WHAT TO PRODUCE |
Rewrite the material starting with the line containing "распространенных проблем, можно" and continuing through the line containing "самая опасная –", replacing "силовой кабель" with "сетевой кабель" and leaving everything else unchanged.

WORKING DATA |
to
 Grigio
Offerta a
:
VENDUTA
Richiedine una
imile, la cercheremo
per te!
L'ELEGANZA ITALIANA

---

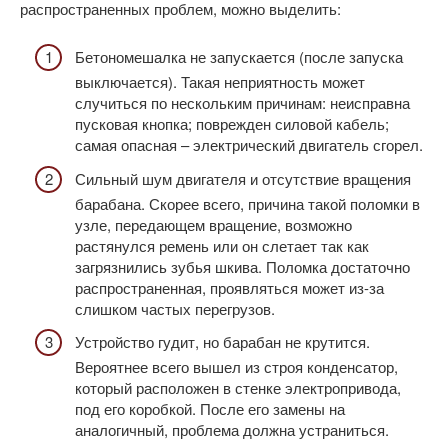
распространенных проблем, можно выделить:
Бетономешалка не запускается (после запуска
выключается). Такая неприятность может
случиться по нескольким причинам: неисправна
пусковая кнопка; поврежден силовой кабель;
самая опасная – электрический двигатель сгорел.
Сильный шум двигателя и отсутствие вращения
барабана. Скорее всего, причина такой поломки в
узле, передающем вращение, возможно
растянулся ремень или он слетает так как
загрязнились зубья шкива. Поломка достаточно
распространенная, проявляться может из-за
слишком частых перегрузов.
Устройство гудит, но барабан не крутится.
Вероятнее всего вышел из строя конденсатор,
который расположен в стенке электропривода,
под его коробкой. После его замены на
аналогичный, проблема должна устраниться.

YOUR RESPONSE |
распространенных проблем, можно выделить:
Бетономешалка не запускается (после запуска
выключается). Такая неприятность может
случиться по нескольким причинам: неисправна
пусковая кнопка; поврежден сетевой кабель;
самая опасная – электрический двигатель сгорел.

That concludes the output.